■ The task ■
Among the lines below, how many have the word "pinky"? The reply is that number alone.

■ The data ■
*-*-*

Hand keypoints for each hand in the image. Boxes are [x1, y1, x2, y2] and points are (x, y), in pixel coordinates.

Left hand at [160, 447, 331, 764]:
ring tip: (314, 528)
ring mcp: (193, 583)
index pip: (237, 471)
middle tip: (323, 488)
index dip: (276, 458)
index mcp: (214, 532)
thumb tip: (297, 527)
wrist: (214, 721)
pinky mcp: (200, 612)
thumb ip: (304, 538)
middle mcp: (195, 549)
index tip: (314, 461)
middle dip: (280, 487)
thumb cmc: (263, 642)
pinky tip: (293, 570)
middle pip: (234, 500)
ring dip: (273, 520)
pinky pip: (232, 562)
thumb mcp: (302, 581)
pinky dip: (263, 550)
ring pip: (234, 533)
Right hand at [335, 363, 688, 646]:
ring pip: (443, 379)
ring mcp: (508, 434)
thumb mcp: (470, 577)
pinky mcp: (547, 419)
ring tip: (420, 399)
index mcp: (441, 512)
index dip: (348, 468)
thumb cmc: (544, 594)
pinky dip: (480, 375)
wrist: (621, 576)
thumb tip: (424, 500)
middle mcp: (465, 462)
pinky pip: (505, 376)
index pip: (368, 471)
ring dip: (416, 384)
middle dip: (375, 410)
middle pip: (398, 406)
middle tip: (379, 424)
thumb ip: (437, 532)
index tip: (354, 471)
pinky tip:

*-*-*

■ Response ■
8